The U.S. thermal coal market is starting to show signs of life according to Rhino Resource Partners (RHNO). That's great news because Rhino has a new mine set to open this year and, because of a natural gas asset sale, is now debt free. The company likes the position it's in.

A tough and changing market
Rhino Resource Partners' coal revenues fell 24% year over year in the first quarter. That came from a mixture of lower tons sold (down about 16%) and lower revenue per ton (off around 10%). Clearly, the coal market wasn't kind to Rhino in the first stanza of 2014.

That said, Rhino sold a natural gas investment for $184 million. That sale pushed the top and bottom lines higher in the first quarter, but will obviously do little to help results in the final three quarters. However, that deal leaves Rhino largely debt free. That's an enviable position to be in when other industry participants are selling assets to raise cash in an attempt to ensure they make it through to the other side of this coal downturn.
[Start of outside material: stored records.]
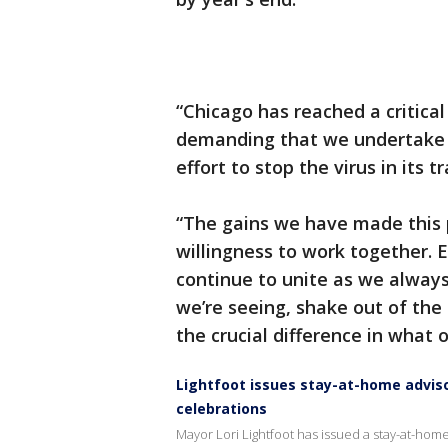
“Chicago has reached a critical
demanding that we undertake 
effort to stop the virus in its t
“The gains we have made this 
willingness to work together. E
continue to unite as we always 
we’re seeing, shake out of th
the crucial difference in what o
Lightfoot issues stay-at-home adviso
celebrations
Mayor Lori Lightfoot has issued a stay-at-home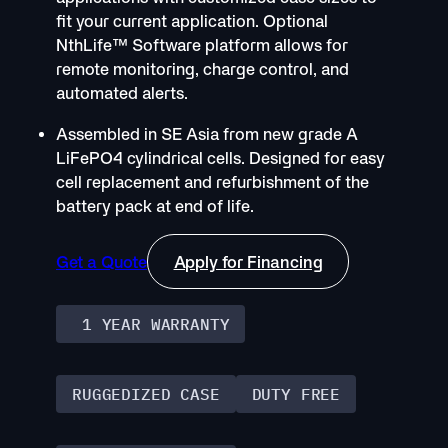
fit your current application. Optional
NthLife™ Software platform allows for
remote monitoring, charge control, and
automated alerts.
Assembled in SE Asia from new grade A
LiFePO4 cylindrical cells. Designed for easy
cell replacement and refurbishment of the
battery pack at end of life.
Get a Quote
Apply for Financing
1 YEAR WARRANTY
RUGGEDIZED CASE
DUTY FREE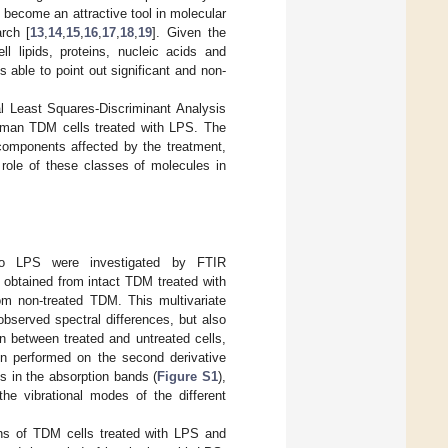
 become an attractive tool in molecular
arch [
13
,
14
,
15
,
16
,
17
,
18
,
19
]. Given the
ll lipids, proteins, nucleic acids and
s able to point out significant and non-
l Least Squares-Discriminant Analysis
 human TDM cells treated with LPS. The
l components affected by the treatment,
 role of these classes of molecules in
to LPS were investigated by FTIR
obtained from intact TDM treated with
rom non-treated TDM. This multivariate
 observed spectral differences, but also
on between treated and untreated cells,
en performed on the second derivative
s in the absorption bands (
Figure S1
),
the vibrational modes of the different
ns of TDM cells treated with LPS and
Source: Matthew Field, via Wikimedia Commons

Fortunately, at least on the domestic thermal side of the equation, "the other side" appears to be in sight. According to industry watcher Platts, thermal coal from the Powder River Basin is seeing strong pricing this year. That's the beginning of a positive trend.

What's the fuss?
The reason for the price increase is that, according to David Khani, CFO of fellow coal player CONSOL Energy (CNX 1.95%), "we have these very low inventories in the gas markets and the coal markets... And we don't see any quick fix to rebuilding the coal or gas inventories." In fact, Khani says there's a catch 22 going on, because replenishing gas inventory will require more coal burn and replenishing coal inventories will require more gas burn.

No wonder CONSOL is so upbeat! The company has a fast-growing natural gas business, year over year production increased 23% in the first quarter, and a low-cost coal operation with a new mine coming online. CONSOL, which earned $0.50 a share in the first quarter, is ready to serve both sides of this dilemma.

Although Rhino just exited the natural gas business, it's at least ready on the coal side. Better yet, Rhino CEO Christopher Walton is saying the same thing as CONSOL. If it were just one of them then you could dismiss it, but the more industry players that see a turn the more you have to consider that now is the time to start watching.

A beast ready to charge?
While Rhino's Walton noted the low gas inventories and the low coal inventories, he went a little further: "we believe utilities are acting as if coal will be available to displace reduced natural gas burn. The question is, at what price?" That's a big question because coal miners have been shutting production to deal with low prices and reduced demand. You can't turn coal mines on and off with the flick of a switch.

The thing that distinguishes Rhino, though, is its over 13% yield. That's a high figure, but Rhino's Walton believes the partnership has "substantial flexibility to maintain distributions on our common units ... [and] the flexibility to grow opportunistically within the energy sector." The big impact from the new mine will be felt next year, but with a debt-free Rhino you can get paid handsomely to wait without too much risk. That said, like CONSOL, Rhino has a new coal mine ready to open for business. The mine already has a contract in place and is sending test coal to additional customers. If the test runs lead to contracts, Rhino believes it can double or triple production from this mine. In other words, if there is increased demand, both CONSOL and Rhino are in good position to meet it while others will have to restart idled operations.

If CONSOL and Rhino are right about the coal market turning a corner, there's a lot more upside potential than downside risk. Now is the time to take a deep dive into high-yielding Rhino for more aggressive investors.